1. Plaintiff's Intended Future Conduct Is Affected with a Constitutional Interest Because Plaintiff Intends to Engage in Political Speech.

When a political organization intends to engage in political speech, the organization's conduct is "certainly ‘affected with a constitutional interest.’ " Id. at 2344 (quoting Babbitt , 442 U.S. at 298, 99 S.Ct. 2301 ). Here, Plaintiff intends to continue sending notices concerning Texas political candidates under the name Texas Ethics Disclosure Board. (Doc. 2 at 2–3). Plaintiff intends to engage in future political speech and, therefore, Plaintiff's intended conduct is certainly affected with a constitutional interest.

2. There Is No Indication that Plaintiff's Intended Future Conduct Is Arguably Proscribed by Texas Penal Code § 37.11.
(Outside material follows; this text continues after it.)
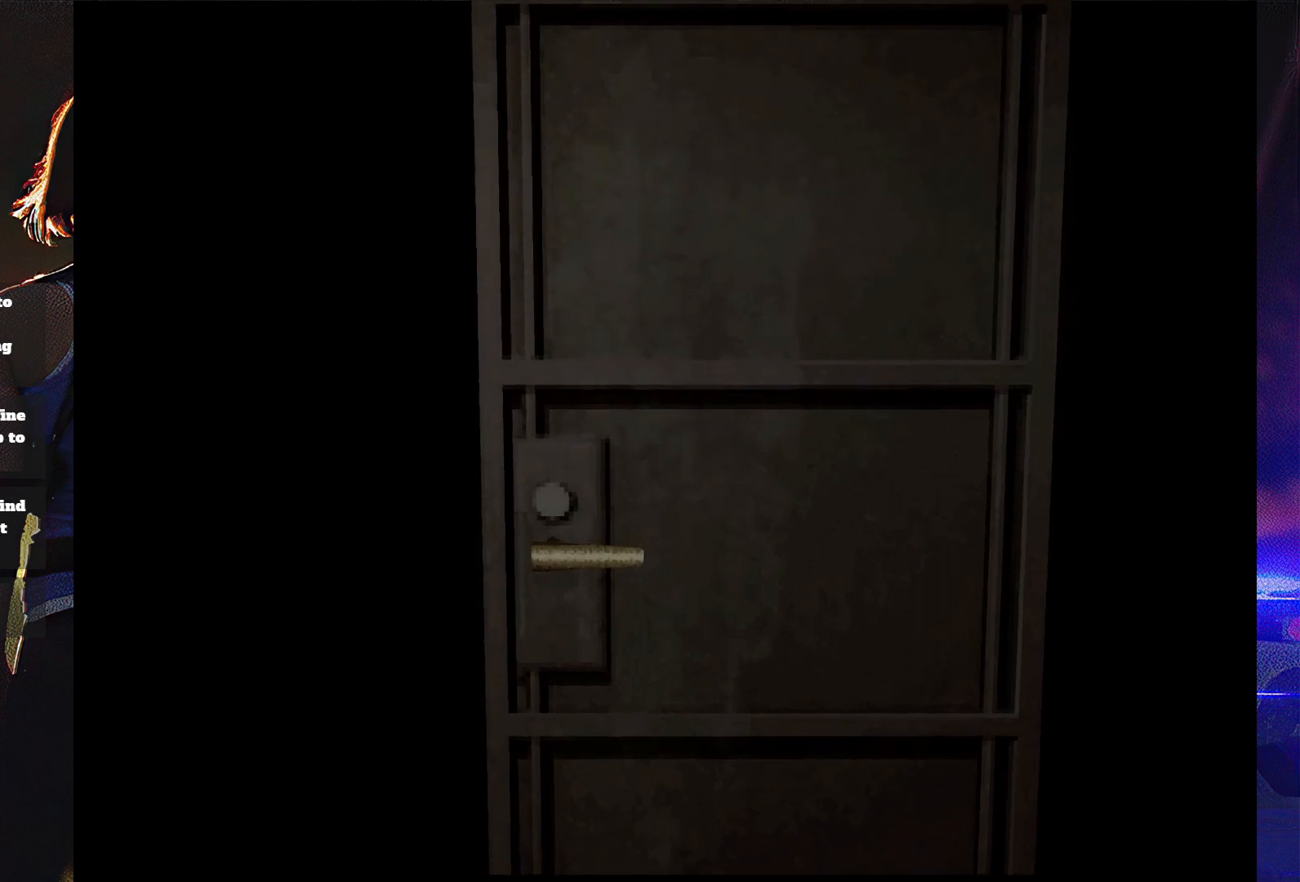
{"buttons": [], "button_events": []}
Plaintiff contends, "none of Plaintiff's activities under the name Texas Ethics Disclosure Board in any way violates Texas Penal Code § 37.11." Id. at 3. The Court acknowledges that Plaintiff is not required to confess that it will violate the law in order to challenge the constitutionality of the law. See Susan B. Anthony List , 134 S.Ct. at 2345 (citing Babbitt , 442 U.S. at 301, 99 S.Ct. 2301 ). However, in this case, the Court can only identify one person who suggests that Plaintiff's intended future conduct is proscribed by § 37.11—the Tarrant County voter who filed the complaint with the Travis County District Attorney's Office.

Turning to Defendants' arguments, Defendants do not confirm or deny that § 37.11 proscribes Plaintiff's intended conduct. (Tr. at 69). Instead, Defendants state only that the Tarrant County voter's complaint is "under review." Id. In fact, during the hearing, no party suggested that Plaintiff's intended future conduct could arguably be proscribed by § 37.11. Id. at 8, 31–36, 62–84. At this point, no Texas governmental entity has filed an indictment, made a threat, commenced an official investigation, contacted Plaintiff, or even expressed an official or unofficial opinion that Plaintiff's conduct is proscribed by the statute. Id. at 31–36. Accordingly, the only government action that Plaintiff can cite as "chilling" its First Amendment speech is that a District Attorney's Office is "reviewing" a private citizen's complaint.

The Court reviews other cases for guidance. In Susan B. Anthony List , the challenged statute clearly covered the subject of petitioners' intended speech. See 134 S.Ct. at 2344. Further, a government commission held a hearing and found probable cause to believe that petitioners' speech violated the challenged statute. Id. In the instant case, § 37.11 does not necessarily apply to Plaintiff's use of the name Texas Ethics Disclosure Board, and no governmental entity has expressed an opinion on this matter.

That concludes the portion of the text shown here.